Task to complete:
Starting at the line below with "海军将领密集病逝，为何大" and stopping at the line with "ている。金子正人校長は「小学生時代は考える力を", please print each line exactly, those two included, and skip every picture.

Extracted data:
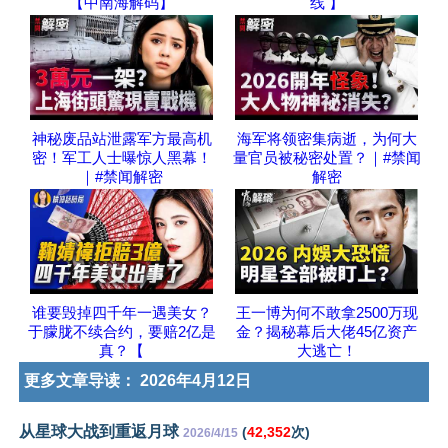
【中南海解码】
线 】
神秘废品站泄露军方最高机
海军将领密集病逝，为何大
密！军工人士曝惊人黑幕！
量官员被秘密处置？｜#禁闻
｜#禁闻解密
解密
谁要毁掉四千年一遇美女？
王一博为何不敢拿2500万现
于朦胧不续合约，要赔2亿是
金？揭秘幕后大佬45亿资产
真？【
大逃亡！
更多文章导读：
2026年4月12日
从星球大战到重返月球
(
42,352
次)
2026/4/15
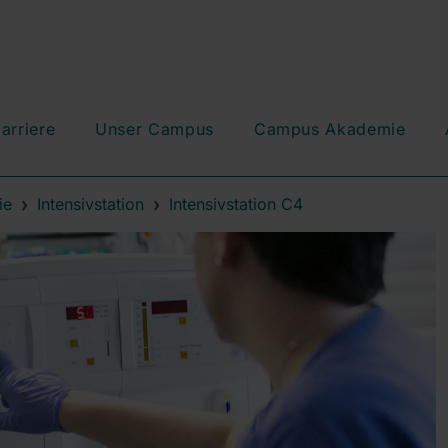
arriere
Unser Campus
Campus Akademie
ie
Intensivstation
Intensivstation C4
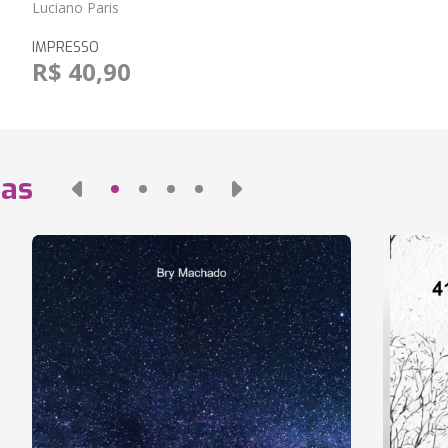
Luciano Paris
IMPRESSO
R$ 40,90
das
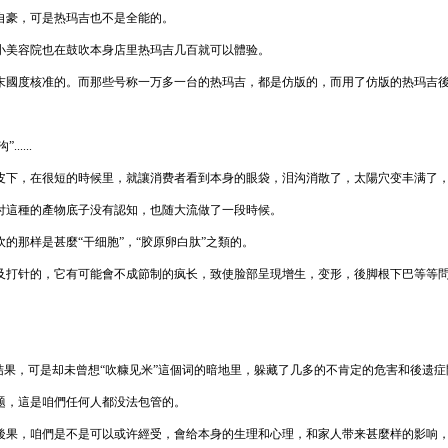
自豪，可是热玛吉也不是全能的。
小美容院也在鼓吹本身店里热玛吉几百就可以體验。
末國度核准的。而那些号称一万多一台的热玛吉，都是仿版的，而用了仿版的热玛吉
....
皮下，在很短的時候里，就讓消费者看到本身的眼袋，泪沟消散了，太陽穴变丰满了，
付這種的產物底子没有認知，也随大流做了一段時候。
的那样是甚麼“干细胞”，“胶原卵白肽”之類的。
及打针的，它有可能會不成節制的疯长，致使脸部呈現增生，变形，後脚根下巴等等
结果，可是却未曾想“吹糠见米”這個词的暗地里，躲藏了几多的不肯定的危害和後遗症
题，這是咱們任何人都没法包管的。
後果，咱們是不是可以或许經受，會给本身的生理和心理，和家人带来甚麼样的影响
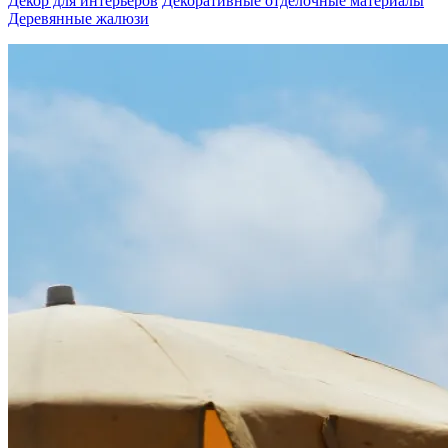
Декор для интерьеров
Декоративные отделочные материалы
Деревянные жалюзи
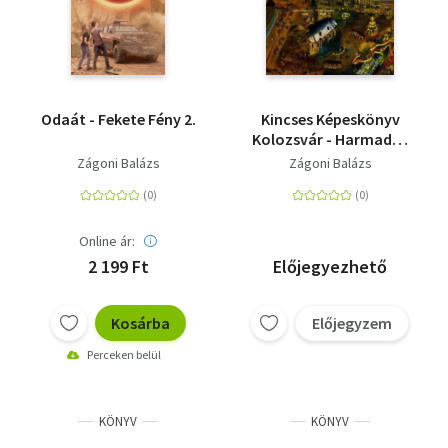
Odaát - Fekete Fény 2.
Kincses Képeskönyv
Kolozsvár - Harmadik,
bővített kiadás
Zágoni Balázs
Zágoni Balázs
Online ár:
2 199 Ft
Előjegyezhető
Kosárba
Előjegyzem
Perceken belül
KÖNYV
KÖNYV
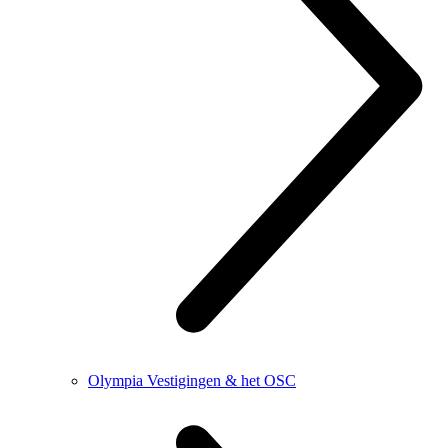
Olympia Vestigingen & het OSC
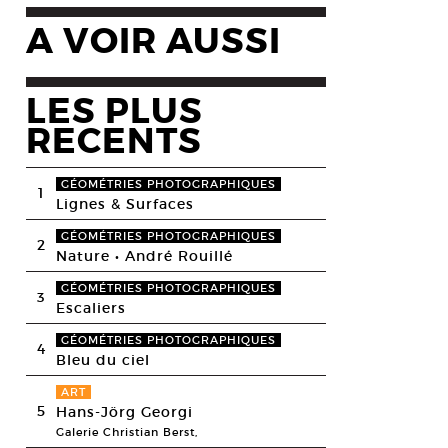
A VOIR AUSSI
LES PLUS
RECENTS
GÉOMÉTRIES PHOTOGRAPHIQUES
1
Lignes & Surfaces
GÉOMÉTRIES PHOTOGRAPHIQUES
2
Nature • André Rouillé
GÉOMÉTRIES PHOTOGRAPHIQUES
3
Escaliers
GÉOMÉTRIES PHOTOGRAPHIQUES
4
Bleu du ciel
ART
5
Hans-Jörg Georgi
Galerie Christian Berst,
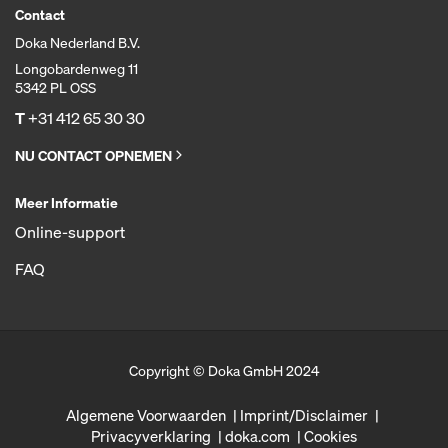
Contact
Doka Nederland B.V.
Longobardenweg 11
5342 PL OSS
T
+31 412 65 30 30
NU CONTACT OPNEMEN
Meer Informatie
Online-support
FAQ
Copyright © Doka GmbH 2024
Algemene Voorwaarden
Imprint/Disclaimer
Privacyverklaring
doka.com
Cookies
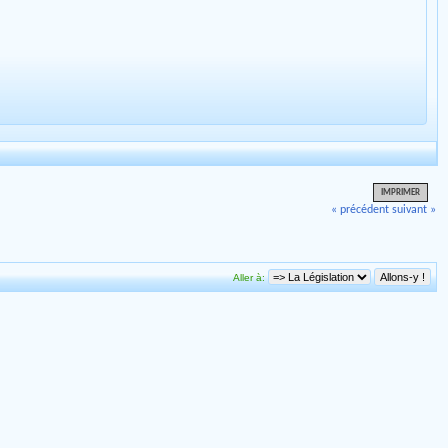
IMPRIMER
« précédent
suivant »
Aller à:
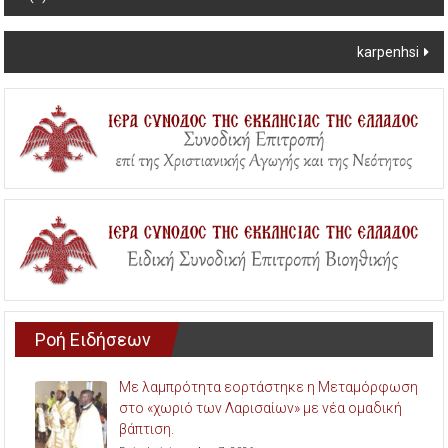
navigation
karpenhsi
Ροή Ειδήσεων
Με λαμπρότητα εορτάστηκε η Μεταμόρφωση
στο «χωριό των Λαρισαίων» με νέα ομαδική
βάπτιση.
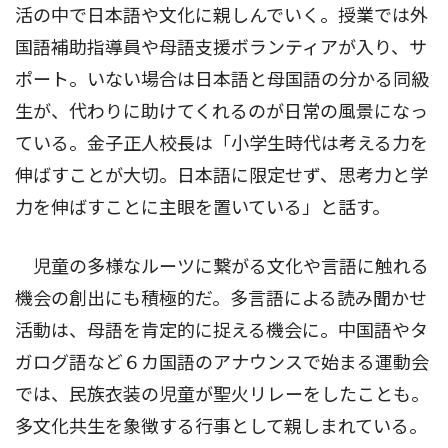
活の中で日本語や文化に親しんでいく。授業では外
国語補助指導員や母語支援ボランティアが入り、サ
ポート。いない場合は日本語と母国語の分かる同級
生が、代わりに助けてくれるのが日常の風景になっ
ている。金子正人校長は「小学生時代は考える力を
伸ばすことが大切。日本語に限定せず、思考力と学
力を伸ばすことに主眼を置いている」と話す。
児童の多様なルーツに繋がる文化や言語に触れる
機会の創出にも積極的だ。多言語による読み聞かせ
活動は、母語を肯定的に捉える機会に。中国語やタ
ガログ語など６カ国語のアナウンスで始まる運動会
では、民族衣装の児童が聖火リレーをしたことも。
多文化共生を象徴する行事として親しまれている。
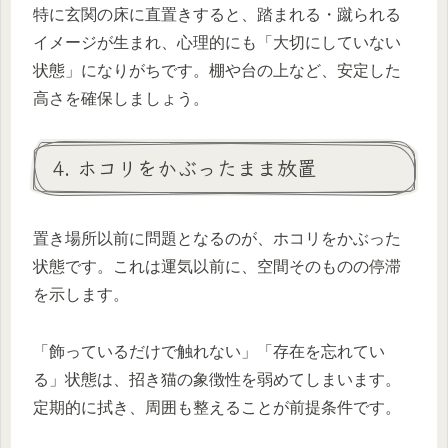
特に玄関の床に直置きすると、踏まれる・蹴られる
イメージが生まれ、心理的にも「大切にしていない
状態」になりがちです。棚や台の上など、安定した
高さを確保しましょう。
4. ホコリをかぶったまま放置
置き場所以前に問題となるのが、ホコリをかぶった
状態です。これは運気以前に、空間そのものの停滞
を示します。
「飾っているだけで触れない」「存在を忘れてい
る」状態は、招き猫の象徴性を弱めてしまいます。
定期的に拭き、周囲も整えることが前提条件です。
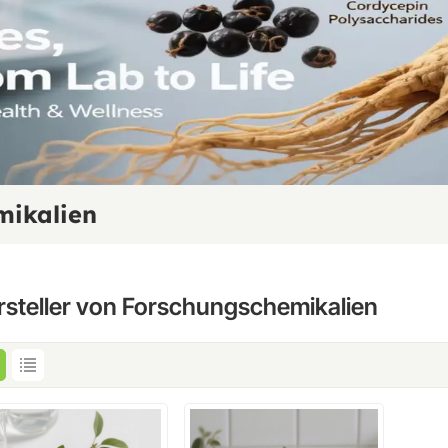
mikalien
rsteller von Forschungschemikalien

Exercise output:
海军将领密集病逝，为何大
密！军工人士曝惊人黑幕！
量官员被秘密处置？｜#禁闻
｜#禁闻解密
解密
谁要毁掉四千年一遇美女？
王一博为何不敢拿2500万现
于朦胧不续合约，要赔2亿是
金？揭秘幕后大佬45亿资产
真？【
大逃亡！
更多文章导读：
2026年4月12日
从星球大战到重返月球
(
42,352
次)
2026/4/15
arriere
Unser Campus
Campus Akademie
ie
Intensivstation
Intensivstation C4
Luciano Paris
IMPRESSO
R$ 40,90
das
自豪，可是热玛吉也不是全能的。
小美容院也在鼓吹本身店里热玛吉几百就可以體验。
末國度核准的。而那些号称一万多一台的热玛吉，都是仿版的，而用了仿版的热玛吉
....
皮下，在很短的時候里，就讓消费者看到本身的眼袋，泪沟消散了，太陽穴变丰满了，
付這種的產物底子没有認知，也随大流做了一段時候。
的那样是甚麼“干细胞”，“胶原卵白肽”之類的。
及打针的，它有可能會不成節制的疯长，致使脸部呈現增生，变形，後脚根下巴等等
结果，可是却未曾想“吹糠见米”這個词的暗地里，躲藏了几多的不肯定的危害和後遗症
题，這是咱們任何人都没法包管的。
後果，咱們是不是可以或许經受，會给本身的生理和心理，和家人带来甚麼样的影响
Декор для интерьеров
Декоративные отделочные материалы
Деревянные жалюзи
Odaát - Fekete Fény 2.
Kincses Képeskönyv
Kolozsvár - Harmadik,
bővített kiadás
Zágoni Balázs
Zágoni Balázs
Online ár:
2 199 Ft
Előjegyezhető
Kosárba
Előjegyzem
Perceken belül
KÖNYV
KÖNYV
Olympia Vestigingen & het OSC
A VOIR AUSSI
LES PLUS
RECENTS
GÉOMÉTRIES PHOTOGRAPHIQUES
1
Lignes & Surfaces
GÉOMÉTRIES PHOTOGRAPHIQUES
2
Nature • André Rouillé
GÉOMÉTRIES PHOTOGRAPHIQUES
3
Escaliers
GÉOMÉTRIES PHOTOGRAPHIQUES
4
Bleu du ciel
ART
5
Hans-Jörg Georgi
Galerie Christian Berst,
Contact
Doka Nederland B.V.
Longobardenweg 11
5342 PL OSS
T
+31 412 65 30 30
NU CONTACT OPNEMEN
Meer Informatie
Online-support
FAQ
Copyright © Doka GmbH 2024
Algemene Voorwaarden
Imprint/Disclaimer
Privacyverklaring
doka.com
Cookies
IMPRIMER
« précédent
suivant »
Aller à:
navigation
karpenhsi
Ροή Ειδήσεων
Με λαμπρότητα εορτάστηκε η Μεταμόρφωση
στο «χωριό των Λαρισαίων» με νέα ομαδική
βάπτιση.
活の中で日本語や文化に親しんでいく。授業では外
国語補助指導員や母語支援ボランティアが入り、サ
ポート。いない場合は日本語と母国語の分かる同級
生が、代わりに助けてくれるのが日常の風景になっ
ている。金子正人校長は「小学生時代は考える力を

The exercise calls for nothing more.